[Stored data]
● ● ● ●

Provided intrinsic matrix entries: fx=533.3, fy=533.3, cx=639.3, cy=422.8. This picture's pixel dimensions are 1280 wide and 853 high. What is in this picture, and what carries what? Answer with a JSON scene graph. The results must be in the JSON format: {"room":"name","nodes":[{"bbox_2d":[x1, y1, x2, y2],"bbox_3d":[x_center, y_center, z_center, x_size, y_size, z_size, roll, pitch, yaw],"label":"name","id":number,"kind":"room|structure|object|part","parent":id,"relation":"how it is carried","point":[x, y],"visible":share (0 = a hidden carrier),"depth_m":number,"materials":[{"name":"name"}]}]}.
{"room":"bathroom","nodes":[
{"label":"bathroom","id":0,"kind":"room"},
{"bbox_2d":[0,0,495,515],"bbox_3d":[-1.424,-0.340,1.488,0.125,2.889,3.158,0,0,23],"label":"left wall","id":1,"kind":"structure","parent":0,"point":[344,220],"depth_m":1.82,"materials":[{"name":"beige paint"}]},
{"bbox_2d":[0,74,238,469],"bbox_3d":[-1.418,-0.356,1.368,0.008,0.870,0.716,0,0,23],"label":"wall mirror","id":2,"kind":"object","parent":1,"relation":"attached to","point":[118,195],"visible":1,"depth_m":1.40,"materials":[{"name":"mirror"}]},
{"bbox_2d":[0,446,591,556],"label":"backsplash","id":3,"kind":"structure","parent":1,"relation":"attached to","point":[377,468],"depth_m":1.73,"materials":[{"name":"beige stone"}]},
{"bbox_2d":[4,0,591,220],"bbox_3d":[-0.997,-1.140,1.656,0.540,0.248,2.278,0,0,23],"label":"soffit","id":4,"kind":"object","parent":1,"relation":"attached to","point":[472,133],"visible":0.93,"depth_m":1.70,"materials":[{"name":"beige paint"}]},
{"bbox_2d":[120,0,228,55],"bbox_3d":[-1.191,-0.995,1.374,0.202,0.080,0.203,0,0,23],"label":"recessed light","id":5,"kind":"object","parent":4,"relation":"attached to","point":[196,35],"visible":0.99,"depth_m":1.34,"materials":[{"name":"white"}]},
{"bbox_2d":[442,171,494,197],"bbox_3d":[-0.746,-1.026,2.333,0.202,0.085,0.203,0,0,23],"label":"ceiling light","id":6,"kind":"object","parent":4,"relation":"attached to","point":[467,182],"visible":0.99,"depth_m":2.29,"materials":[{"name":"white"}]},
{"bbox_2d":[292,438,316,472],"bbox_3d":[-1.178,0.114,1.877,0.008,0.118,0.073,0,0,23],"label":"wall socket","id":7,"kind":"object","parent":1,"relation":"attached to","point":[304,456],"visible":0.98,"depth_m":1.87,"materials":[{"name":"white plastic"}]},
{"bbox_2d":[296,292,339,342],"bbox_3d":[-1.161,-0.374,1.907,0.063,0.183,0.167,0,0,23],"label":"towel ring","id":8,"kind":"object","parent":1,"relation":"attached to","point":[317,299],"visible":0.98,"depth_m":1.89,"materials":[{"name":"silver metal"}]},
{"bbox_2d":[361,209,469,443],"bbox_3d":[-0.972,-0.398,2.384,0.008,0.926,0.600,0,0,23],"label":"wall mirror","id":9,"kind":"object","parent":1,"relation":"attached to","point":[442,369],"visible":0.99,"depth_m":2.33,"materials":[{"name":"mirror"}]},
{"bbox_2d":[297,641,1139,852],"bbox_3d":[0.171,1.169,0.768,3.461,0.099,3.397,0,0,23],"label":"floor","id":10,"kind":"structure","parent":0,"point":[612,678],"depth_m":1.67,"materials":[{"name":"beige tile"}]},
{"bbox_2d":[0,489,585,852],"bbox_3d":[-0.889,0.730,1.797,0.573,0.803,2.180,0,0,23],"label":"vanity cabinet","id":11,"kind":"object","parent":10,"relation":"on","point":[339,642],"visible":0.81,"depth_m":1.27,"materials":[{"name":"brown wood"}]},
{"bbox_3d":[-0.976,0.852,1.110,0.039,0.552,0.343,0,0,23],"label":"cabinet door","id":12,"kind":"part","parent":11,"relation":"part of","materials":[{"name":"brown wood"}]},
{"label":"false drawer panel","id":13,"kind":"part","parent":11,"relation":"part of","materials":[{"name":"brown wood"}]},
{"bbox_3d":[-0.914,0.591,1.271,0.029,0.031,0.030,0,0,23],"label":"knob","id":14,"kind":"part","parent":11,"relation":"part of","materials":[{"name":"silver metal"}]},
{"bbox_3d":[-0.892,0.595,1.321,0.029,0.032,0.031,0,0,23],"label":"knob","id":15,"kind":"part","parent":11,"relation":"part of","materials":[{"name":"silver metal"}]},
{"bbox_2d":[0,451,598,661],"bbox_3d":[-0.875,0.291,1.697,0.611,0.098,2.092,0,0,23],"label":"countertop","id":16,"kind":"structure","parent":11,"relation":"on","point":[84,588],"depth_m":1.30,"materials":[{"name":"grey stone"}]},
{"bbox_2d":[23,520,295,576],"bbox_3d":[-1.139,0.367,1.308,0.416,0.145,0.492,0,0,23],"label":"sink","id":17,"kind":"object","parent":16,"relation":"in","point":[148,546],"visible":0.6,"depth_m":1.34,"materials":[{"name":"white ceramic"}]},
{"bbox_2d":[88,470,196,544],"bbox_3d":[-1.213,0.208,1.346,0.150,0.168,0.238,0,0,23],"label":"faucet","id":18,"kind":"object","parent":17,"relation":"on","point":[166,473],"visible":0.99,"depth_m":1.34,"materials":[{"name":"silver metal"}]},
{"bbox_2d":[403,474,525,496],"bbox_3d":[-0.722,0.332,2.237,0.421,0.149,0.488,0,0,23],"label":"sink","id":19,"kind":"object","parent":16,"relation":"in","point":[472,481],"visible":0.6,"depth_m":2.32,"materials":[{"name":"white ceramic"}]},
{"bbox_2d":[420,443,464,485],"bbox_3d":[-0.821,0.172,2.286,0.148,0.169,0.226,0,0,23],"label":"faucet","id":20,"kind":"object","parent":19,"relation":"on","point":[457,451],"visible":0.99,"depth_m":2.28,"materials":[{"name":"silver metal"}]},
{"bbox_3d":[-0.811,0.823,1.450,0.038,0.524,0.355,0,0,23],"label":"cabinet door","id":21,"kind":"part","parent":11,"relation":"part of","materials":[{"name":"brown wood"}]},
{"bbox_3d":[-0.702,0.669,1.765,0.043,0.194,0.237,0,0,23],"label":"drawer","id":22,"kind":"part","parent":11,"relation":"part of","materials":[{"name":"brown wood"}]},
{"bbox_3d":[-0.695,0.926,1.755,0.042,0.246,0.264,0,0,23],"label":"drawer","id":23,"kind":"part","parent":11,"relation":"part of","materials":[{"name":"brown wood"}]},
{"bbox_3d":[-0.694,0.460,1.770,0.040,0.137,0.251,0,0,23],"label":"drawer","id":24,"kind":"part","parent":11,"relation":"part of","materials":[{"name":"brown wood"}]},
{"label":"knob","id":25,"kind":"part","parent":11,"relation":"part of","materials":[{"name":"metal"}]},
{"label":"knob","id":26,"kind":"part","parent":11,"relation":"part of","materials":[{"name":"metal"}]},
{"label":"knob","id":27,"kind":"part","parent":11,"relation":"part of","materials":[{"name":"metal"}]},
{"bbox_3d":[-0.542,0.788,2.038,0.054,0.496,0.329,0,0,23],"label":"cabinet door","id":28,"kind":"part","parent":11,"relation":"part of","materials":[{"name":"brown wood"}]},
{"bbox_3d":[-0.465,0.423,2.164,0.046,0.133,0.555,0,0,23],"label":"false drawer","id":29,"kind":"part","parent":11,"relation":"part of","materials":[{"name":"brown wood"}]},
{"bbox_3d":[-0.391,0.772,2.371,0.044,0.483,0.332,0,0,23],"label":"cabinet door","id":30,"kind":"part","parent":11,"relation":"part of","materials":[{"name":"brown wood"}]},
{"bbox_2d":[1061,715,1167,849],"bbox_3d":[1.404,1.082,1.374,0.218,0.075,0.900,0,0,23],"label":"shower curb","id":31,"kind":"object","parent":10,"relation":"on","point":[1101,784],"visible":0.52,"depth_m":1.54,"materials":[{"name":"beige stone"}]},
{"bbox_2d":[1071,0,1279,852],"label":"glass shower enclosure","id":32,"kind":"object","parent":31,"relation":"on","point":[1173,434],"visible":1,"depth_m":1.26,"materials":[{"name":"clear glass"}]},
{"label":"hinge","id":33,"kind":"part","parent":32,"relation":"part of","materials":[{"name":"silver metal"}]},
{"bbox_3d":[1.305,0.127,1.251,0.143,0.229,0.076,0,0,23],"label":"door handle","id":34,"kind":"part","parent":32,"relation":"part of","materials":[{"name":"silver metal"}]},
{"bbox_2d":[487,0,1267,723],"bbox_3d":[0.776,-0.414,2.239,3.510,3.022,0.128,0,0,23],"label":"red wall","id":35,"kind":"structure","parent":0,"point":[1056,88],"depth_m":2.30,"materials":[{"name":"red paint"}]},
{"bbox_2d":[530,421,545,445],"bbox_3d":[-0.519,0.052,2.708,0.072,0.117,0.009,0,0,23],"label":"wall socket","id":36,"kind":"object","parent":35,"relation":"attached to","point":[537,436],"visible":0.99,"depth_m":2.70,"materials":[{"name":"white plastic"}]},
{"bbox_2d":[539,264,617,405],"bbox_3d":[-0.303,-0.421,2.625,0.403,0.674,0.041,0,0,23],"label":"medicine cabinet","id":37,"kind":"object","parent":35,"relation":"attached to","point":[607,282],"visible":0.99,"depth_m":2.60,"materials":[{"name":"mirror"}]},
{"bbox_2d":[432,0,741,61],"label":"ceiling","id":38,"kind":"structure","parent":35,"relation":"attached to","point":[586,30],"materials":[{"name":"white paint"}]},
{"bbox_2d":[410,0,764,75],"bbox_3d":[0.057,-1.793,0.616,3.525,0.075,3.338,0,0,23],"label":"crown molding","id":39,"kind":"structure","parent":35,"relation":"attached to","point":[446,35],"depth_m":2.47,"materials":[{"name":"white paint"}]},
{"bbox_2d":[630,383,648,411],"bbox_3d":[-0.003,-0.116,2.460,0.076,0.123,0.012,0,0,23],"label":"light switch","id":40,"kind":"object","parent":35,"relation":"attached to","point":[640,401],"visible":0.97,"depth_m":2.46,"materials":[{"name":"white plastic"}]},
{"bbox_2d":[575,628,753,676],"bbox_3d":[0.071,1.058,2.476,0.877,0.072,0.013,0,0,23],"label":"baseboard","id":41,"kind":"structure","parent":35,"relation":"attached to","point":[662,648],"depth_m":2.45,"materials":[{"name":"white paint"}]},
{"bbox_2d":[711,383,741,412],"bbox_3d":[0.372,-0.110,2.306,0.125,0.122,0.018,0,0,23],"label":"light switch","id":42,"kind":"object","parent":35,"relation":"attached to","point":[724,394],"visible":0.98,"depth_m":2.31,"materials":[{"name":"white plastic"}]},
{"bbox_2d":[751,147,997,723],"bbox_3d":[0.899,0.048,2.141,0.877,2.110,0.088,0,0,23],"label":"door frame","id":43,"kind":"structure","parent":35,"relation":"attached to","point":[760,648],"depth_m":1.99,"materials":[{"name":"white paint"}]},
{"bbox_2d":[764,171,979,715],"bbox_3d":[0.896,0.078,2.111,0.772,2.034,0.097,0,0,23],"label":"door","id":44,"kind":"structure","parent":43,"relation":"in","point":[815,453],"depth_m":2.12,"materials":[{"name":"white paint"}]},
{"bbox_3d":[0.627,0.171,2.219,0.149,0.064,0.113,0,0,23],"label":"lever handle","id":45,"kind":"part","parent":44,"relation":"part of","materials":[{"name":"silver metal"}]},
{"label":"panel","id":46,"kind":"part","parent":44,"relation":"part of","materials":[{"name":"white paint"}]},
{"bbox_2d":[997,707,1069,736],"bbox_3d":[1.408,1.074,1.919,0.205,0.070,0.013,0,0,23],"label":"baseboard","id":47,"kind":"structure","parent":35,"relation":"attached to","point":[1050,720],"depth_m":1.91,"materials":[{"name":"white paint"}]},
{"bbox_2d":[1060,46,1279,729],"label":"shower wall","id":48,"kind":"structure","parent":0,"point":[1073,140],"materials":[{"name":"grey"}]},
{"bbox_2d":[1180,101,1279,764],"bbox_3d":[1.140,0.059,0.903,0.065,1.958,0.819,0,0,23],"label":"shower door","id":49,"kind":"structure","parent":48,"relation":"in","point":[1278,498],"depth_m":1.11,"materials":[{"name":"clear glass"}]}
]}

● ● ● ●

What you are asked to do: Lines with the word "false" in them are the answer; report each one from the data.

Response to this exercise:
{"label":"false drawer panel","id":13,"kind":"part","parent":11,"relation":"part of","materials":[{"name":"brown wood"}]},
{"bbox_3d":[-0.465,0.423,2.164,0.046,0.133,0.555,0,0,23],"label":"false drawer","id":29,"kind":"part","parent":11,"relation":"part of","materials":[{"name":"brown wood"}]},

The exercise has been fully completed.